Courtesy photo: WWE
In the summer of 2015, three women made their debut on WWE’s flagship program Raw. The trio – Sasha Banks, Charlotte Flair and a fire-haired Irishman named Becky Lynch – had made a name for themselves in the WWE development group NXT. It was said that her arrival would mark a fresh start for female wrestlers whose contributions to the WWE program had apparently been marginalized.
A year and a half later, and significant progress has been made. Women-centered segments are becoming increasingly common in WWE shows. A match between Banks and Flair was a premiere on a WWE pay-per-view last fall. And Becky Lynch has become one of the main characters on WWE’s other staple, SmackDown Live, which airs every Tuesday on the USA Network. But, Lynch said in an interview, it took a long way to get here.
“It was like, okay, these are the people who made waves on NXT and these are the people you want here, so there you go,” Lynch said of her early days on the WWE roster. “But we needed time to develop the characters. So NXT is a different audience than the audience on Raw and SmackDown. Why are people interested in Sasha? Why are people interested in Charlotte? Why are people interested in Becky Lynch? And now we get to see it, we understand the character of each individual. “
Which, she said, also helped the female performers by increasing the airtime available.
“All the girls on SmackDown are featured, and everyone has a story. And the crowd really is able to stand behind every single girl we have on the list, ”Lynch said.
Lynch grew up in Ireland and said she literally couldn’t remember a time when wrestling wasn’t part of her life. It was part of her daily routine to watch shows with her brother on weekends when they were kids. But the thought that one day she would do it for a living seemed impossible to her.
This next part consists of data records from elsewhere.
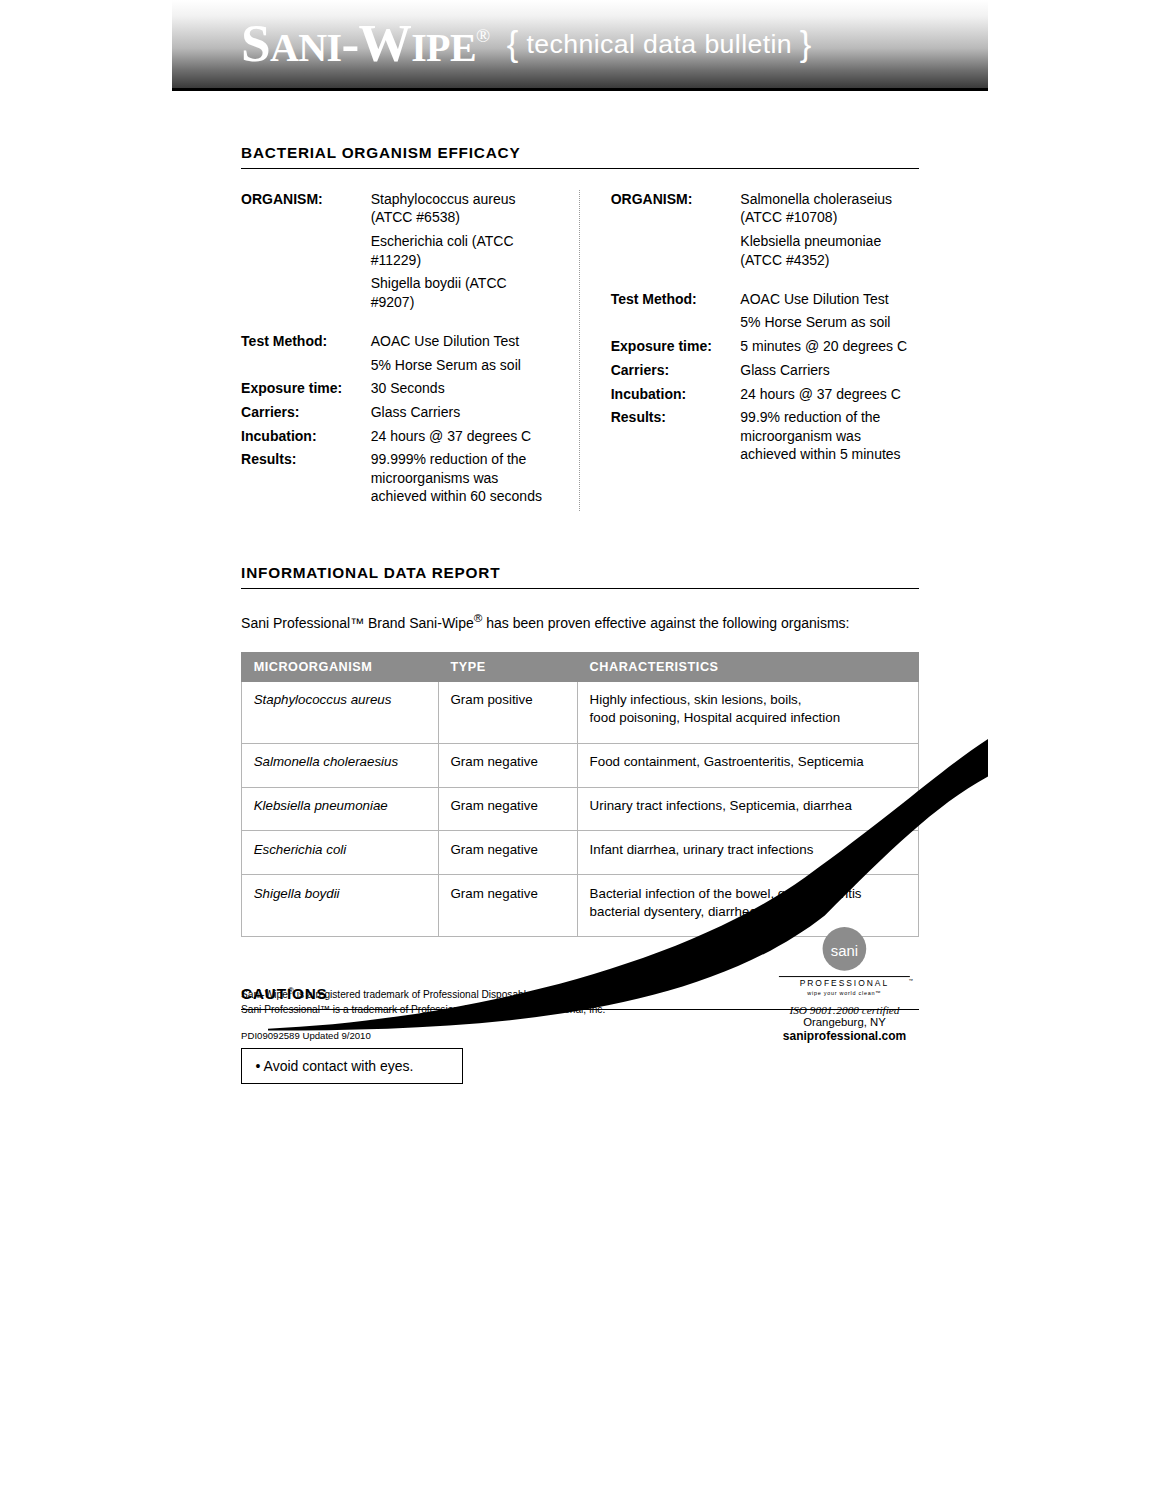SANI-WIPE®
{ technical data bulletin }
BACTERIAL ORGANISM EFFICACY
| ORGANISM: | Staphylococcus aureus (ATCC #6538) |
| | Escherichia coli (ATCC #11229) |
| | Shigella boydii (ATCC #9207) |
| Test Method: | AOAC Use Dilution Test |
| | 5% Horse Serum as soil |
| Exposure time: | 30 Seconds |
| Carriers: | Glass Carriers |
| Incubation: | 24 hours @ 37 degrees C |
| Results: | 99.999% reduction of the microorganisms was achieved within 60 seconds |
| ORGANISM: | Salmonella choleraseius (ATCC #10708) |
| | Klebsiella pneumoniae (ATCC #4352) |
| Test Method: | AOAC Use Dilution Test |
| | 5% Horse Serum as soil |
| Exposure time: | 5 minutes @ 20 degrees C |
| Carriers: | Glass Carriers |
| Incubation: | 24 hours @ 37 degrees C |
| Results: | 99.9% reduction of the microorganism was achieved within 5 minutes |
INFORMATIONAL DATA REPORT
Sani Professional™ Brand Sani-Wipe® has been proven effective against the following organisms:
| MICROORGANISM | TYPE | CHARACTERISTICS |
| --- | --- | --- |
| Staphylococcus aureus | Gram positive | Highly infectious, skin lesions, boils, food poisoning, Hospital acquired infection |
| Salmonella choleraesius | Gram negative | Food containment, Gastroenteritis, Septicemia |
| Klebsiella pneumoniae | Gram negative | Urinary tract infections, Septicemia, diarrhea |
| Escherichia coli | Gram negative | Infant diarrhea, urinary tract infections |
| Shigella boydii | Gram negative | Bacterial infection of the bowel, gastroenteritis bacterial dysentery, diarrhea |
CAUTIONS
• Avoid contact with eyes.
Sani-Wipe® is a registered trademark of Professional Disposables International, Inc.
Sani Professional™ is a trademark of Professional Disposables International, Inc.
PDI09092589 Updated 9/2010
sani PROFESSIONAL ™ wipe your world clean™
ISO 9001:2000 certified
Orangeburg, NY
saniprofessional.com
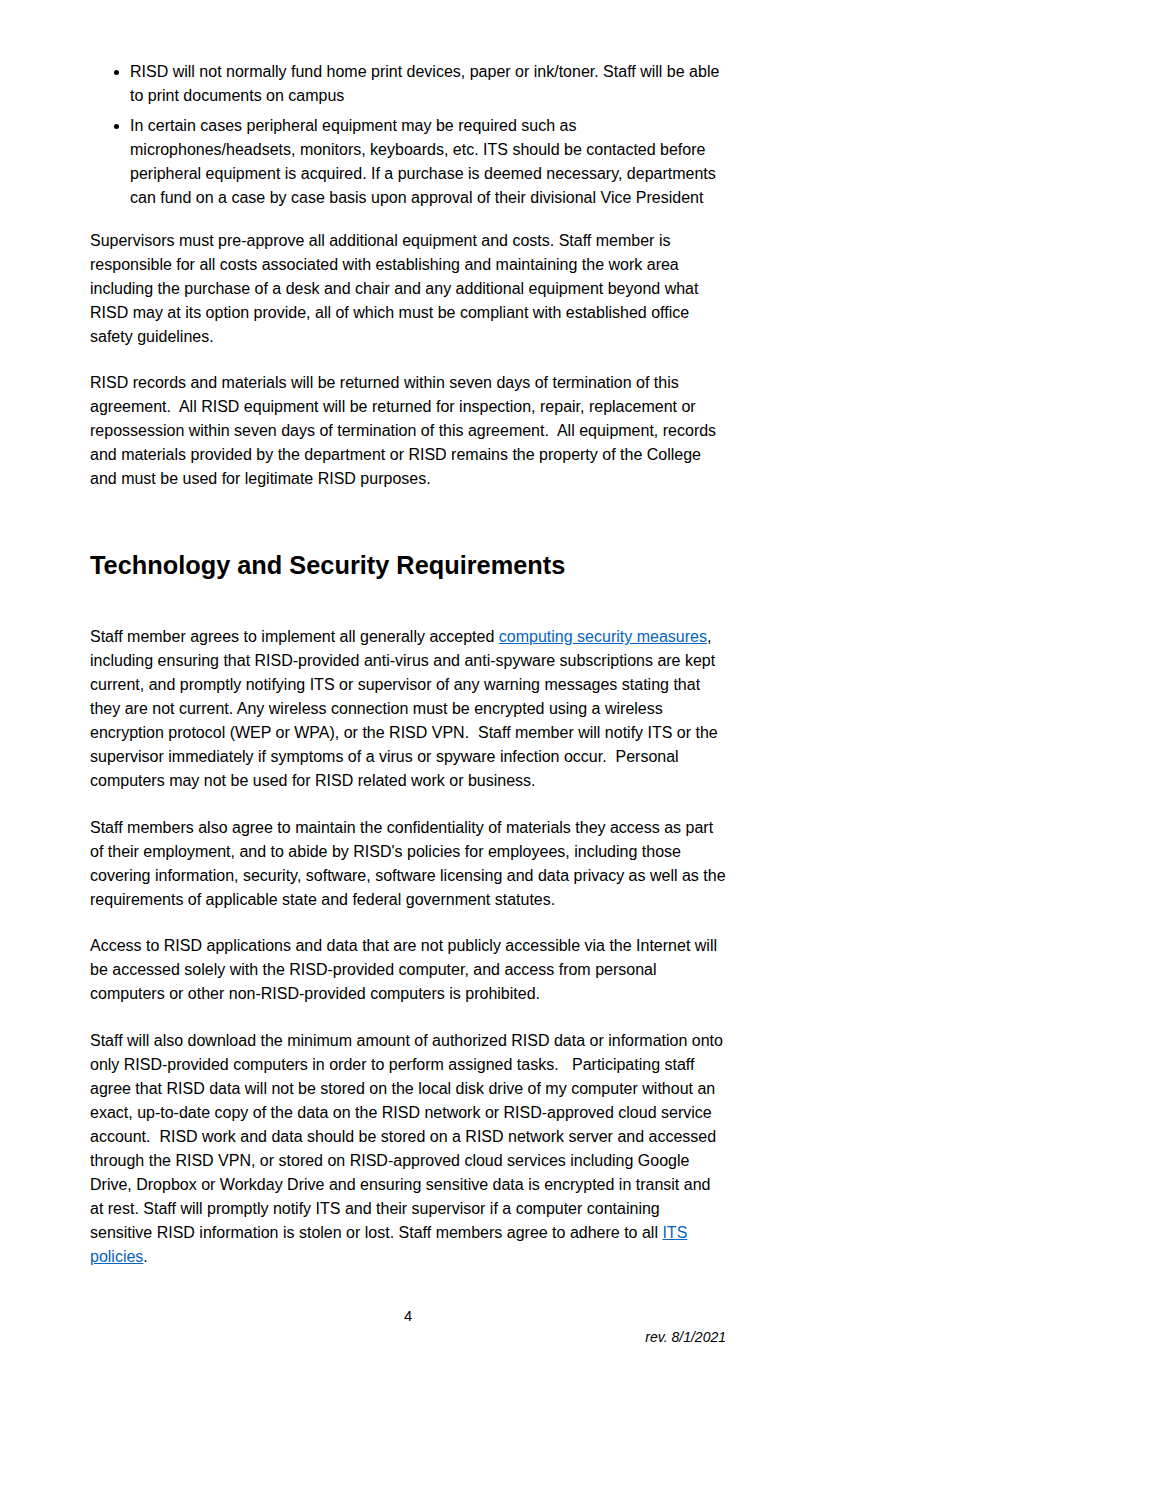RISD will not normally fund home print devices, paper or ink/toner. Staff will be able to print documents on campus
In certain cases peripheral equipment may be required such as microphones/headsets, monitors, keyboards, etc. ITS should be contacted before peripheral equipment is acquired. If a purchase is deemed necessary, departments can fund on a case by case basis upon approval of their divisional Vice President
Supervisors must pre-approve all additional equipment and costs. Staff member is responsible for all costs associated with establishing and maintaining the work area including the purchase of a desk and chair and any additional equipment beyond what RISD may at its option provide, all of which must be compliant with established office safety guidelines.
RISD records and materials will be returned within seven days of termination of this agreement. All RISD equipment will be returned for inspection, repair, replacement or repossession within seven days of termination of this agreement. All equipment, records and materials provided by the department or RISD remains the property of the College and must be used for legitimate RISD purposes.
Technology and Security Requirements
Staff member agrees to implement all generally accepted computing security measures, including ensuring that RISD-provided anti-virus and anti-spyware subscriptions are kept current, and promptly notifying ITS or supervisor of any warning messages stating that they are not current. Any wireless connection must be encrypted using a wireless encryption protocol (WEP or WPA), or the RISD VPN. Staff member will notify ITS or the supervisor immediately if symptoms of a virus or spyware infection occur. Personal computers may not be used for RISD related work or business.
Staff members also agree to maintain the confidentiality of materials they access as part of their employment, and to abide by RISD's policies for employees, including those covering information, security, software, software licensing and data privacy as well as the requirements of applicable state and federal government statutes.
Access to RISD applications and data that are not publicly accessible via the Internet will be accessed solely with the RISD-provided computer, and access from personal computers or other non-RISD-provided computers is prohibited.
Staff will also download the minimum amount of authorized RISD data or information onto only RISD-provided computers in order to perform assigned tasks. Participating staff agree that RISD data will not be stored on the local disk drive of my computer without an exact, up-to-date copy of the data on the RISD network or RISD-approved cloud service account. RISD work and data should be stored on a RISD network server and accessed through the RISD VPN, or stored on RISD-approved cloud services including Google Drive, Dropbox or Workday Drive and ensuring sensitive data is encrypted in transit and at rest. Staff will promptly notify ITS and their supervisor if a computer containing sensitive RISD information is stolen or lost. Staff members agree to adhere to all ITS policies.
4
rev. 8/1/2021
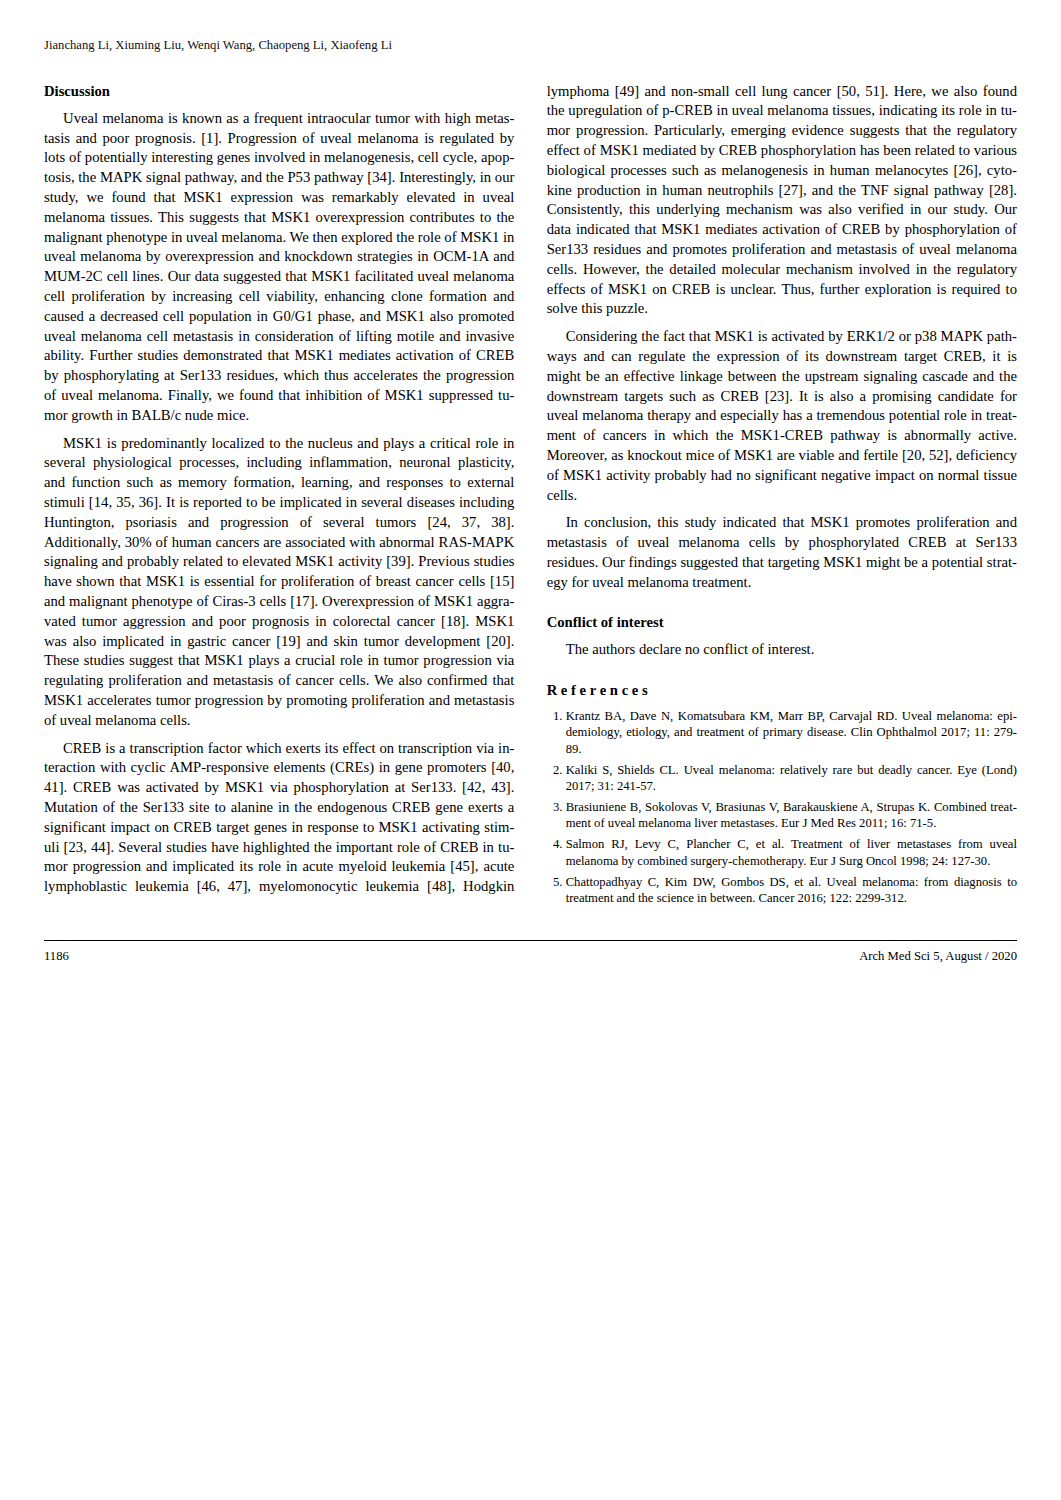Jianchang Li, Xiuming Liu, Wenqi Wang, Chaopeng Li, Xiaofeng Li
Discussion
Uveal melanoma is known as a frequent intraocular tumor with high metastasis and poor prognosis. [1]. Progression of uveal melanoma is regulated by lots of potentially interesting genes involved in melanogenesis, cell cycle, apoptosis, the MAPK signal pathway, and the P53 pathway [34]. Interestingly, in our study, we found that MSK1 expression was remarkably elevated in uveal melanoma tissues. This suggests that MSK1 overexpression contributes to the malignant phenotype in uveal melanoma. We then explored the role of MSK1 in uveal melanoma by overexpression and knockdown strategies in OCM-1A and MUM-2C cell lines. Our data suggested that MSK1 facilitated uveal melanoma cell proliferation by increasing cell viability, enhancing clone formation and caused a decreased cell population in G0/G1 phase, and MSK1 also promoted uveal melanoma cell metastasis in consideration of lifting motile and invasive ability. Further studies demonstrated that MSK1 mediates activation of CREB by phosphorylating at Ser133 residues, which thus accelerates the progression of uveal melanoma. Finally, we found that inhibition of MSK1 suppressed tumor growth in BALB/c nude mice.
MSK1 is predominantly localized to the nucleus and plays a critical role in several physiological processes, including inflammation, neuronal plasticity, and function such as memory formation, learning, and responses to external stimuli [14, 35, 36]. It is reported to be implicated in several diseases including Huntington, psoriasis and progression of several tumors [24, 37, 38]. Additionally, 30% of human cancers are associated with abnormal RAS-MAPK signaling and probably related to elevated MSK1 activity [39]. Previous studies have shown that MSK1 is essential for proliferation of breast cancer cells [15] and malignant phenotype of Ciras-3 cells [17]. Overexpression of MSK1 aggravated tumor aggression and poor prognosis in colorectal cancer [18]. MSK1 was also implicated in gastric cancer [19] and skin tumor development [20]. These studies suggest that MSK1 plays a crucial role in tumor progression via regulating proliferation and metastasis of cancer cells. We also confirmed that MSK1 accelerates tumor progression by promoting proliferation and metastasis of uveal melanoma cells.
CREB is a transcription factor which exerts its effect on transcription via interaction with cyclic AMP-responsive elements (CREs) in gene promoters [40, 41]. CREB was activated by MSK1 via phosphorylation at Ser133. [42, 43]. Mutation of the Ser133 site to alanine in the endogenous CREB gene exerts a significant impact on CREB target genes in response to MSK1 activating stimuli [23, 44]. Several studies have highlighted the important role of CREB in tumor progression and implicated its role in acute myeloid leukemia [45], acute lymphoblastic leukemia [46, 47], myelomonocytic leukemia [48], Hodgkin lymphoma [49] and non-small cell lung cancer [50, 51]. Here, we also found the upregulation of p-CREB in uveal melanoma tissues, indicating its role in tumor progression. Particularly, emerging evidence suggests that the regulatory effect of MSK1 mediated by CREB phosphorylation has been related to various biological processes such as melanogenesis in human melanocytes [26], cytokine production in human neutrophils [27], and the TNF signal pathway [28]. Consistently, this underlying mechanism was also verified in our study. Our data indicated that MSK1 mediates activation of CREB by phosphorylation of Ser133 residues and promotes proliferation and metastasis of uveal melanoma cells. However, the detailed molecular mechanism involved in the regulatory effects of MSK1 on CREB is unclear. Thus, further exploration is required to solve this puzzle.
Considering the fact that MSK1 is activated by ERK1/2 or p38 MAPK pathways and can regulate the expression of its downstream target CREB, it is might be an effective linkage between the upstream signaling cascade and the downstream targets such as CREB [23]. It is also a promising candidate for uveal melanoma therapy and especially has a tremendous potential role in treatment of cancers in which the MSK1-CREB pathway is abnormally active. Moreover, as knockout mice of MSK1 are viable and fertile [20, 52], deficiency of MSK1 activity probably had no significant negative impact on normal tissue cells.
In conclusion, this study indicated that MSK1 promotes proliferation and metastasis of uveal melanoma cells by phosphorylated CREB at Ser133 residues. Our findings suggested that targeting MSK1 might be a potential strategy for uveal melanoma treatment.
Conflict of interest
The authors declare no conflict of interest.
R e f e r e n c e s
Krantz BA, Dave N, Komatsubara KM, Marr BP, Carvajal RD. Uveal melanoma: epidemiology, etiology, and treatment of primary disease. Clin Ophthalmol 2017; 11: 279-89.
Kaliki S, Shields CL. Uveal melanoma: relatively rare but deadly cancer. Eye (Lond) 2017; 31: 241-57.
Brasiuniene B, Sokolovas V, Brasiunas V, Barakauskiene A, Strupas K. Combined treatment of uveal melanoma liver metastases. Eur J Med Res 2011; 16: 71-5.
Salmon RJ, Levy C, Plancher C, et al. Treatment of liver metastases from uveal melanoma by combined surgery-chemotherapy. Eur J Surg Oncol 1998; 24: 127-30.
Chattopadhyay C, Kim DW, Gombos DS, et al. Uveal melanoma: from diagnosis to treatment and the science in between. Cancer 2016; 122: 2299-312.
1186 Arch Med Sci 5, August / 2020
“It was never something I thought I would [do]- I came from Ireland and that was in America, you know what I mean? It was beyond my wildest dreams that I could become a wrestler, ”said Lynch. “But when I was 15 my brother wanted to give it a try and when I found out they were in Ireland I went right down and fell in love with it.”
Training under current WWE star Finn Balor, Lynch said she had an urge to excel from the start. “I was the only girl down there and I wanted to be as good as everyone else there. And the great thing about Finn is that he never treated me any differently. Nobody was allowed to take me lightly because I was a girl, you know what I mean? So it really was the case that I just had to step up and assert myself. “
What I should do
Unfortunately, fate would throw a few curveballs in Lynch’s way – an injury in 2006 disrupted her burgeoning career, and she concluded that she had to quit wrestling. For seven years she pursued other avenues – a job as a flight attendant, went to college to study drama – but still, a nagging feeling in her stomach told her something was missing. Eventually, after booking a job as a stunt woman on the History Channel show “Vikings,” she returned to her wrestling school and fate was waiting to get her back on track.
“When I was down at wrestling school, the instructor was under contract with NXT. And he said, ‘Could you ever go for a trial?’ And I said, ‘No, you know, the ship sailed. I’m into this acting thing, I do this stunt work, I’m going to New York, I paid for my flight, I booked my visa, everything. ‘ And he said, ‘Look. Think about it for a second. I think you would understand. ‘ As soon as he said it, I thought, ‘You know what? Yes. Of course I would get it. Of course, that’s what I’m meant for. Yes, I do.’
“And with that I think … it was like I had spent those seven years digging for a passion and forcing things, and suddenly it was like everything had pulled me in the right direction.”
A question of time
Shortly after signing a deal with WWE to appear on NXT, Lynch met the three other women who helped shape the actress she became – Banks, Flair, and the recent WWE draft-up Bayley. Together the quartet would become known as the Four Horsewomen, and the group’s work in NXT would change the way women wrestling is received.
“If I hadn’t given up when I did, I wouldn’t be with the girls I was with by the time I am. With the four riders. And I think this is a real blessing, do you get what I mean? Because I don’t think we could have done the things we did if only one of us was around at the time. It must be all four of us, and it was just lightning in a bottle. “
With Lynch’s main events showing SmackDown and her fellow horsewomen becoming the hot spots of Raw, it seems like there are few mountains left for this new breed of female wrestlers to climb. Well maybe one. And it’s a big one. Could a women’s match ever roll over WWE’s biggest show of the year, WrestleMania? Lynch thinks so.
“I think we’re so very close. And I wouldn’t be surprised if it was next year. I really wouldn’t. That wouldn’t shock me. And I think it’s really just a matter of time. “
“SmackDown Live” will air on Tuesday, January 24th from the Huntington Center. The show starts at 7:45 p.m. Tickets or more information can be found at www.hunttoncentertoledo.com/events.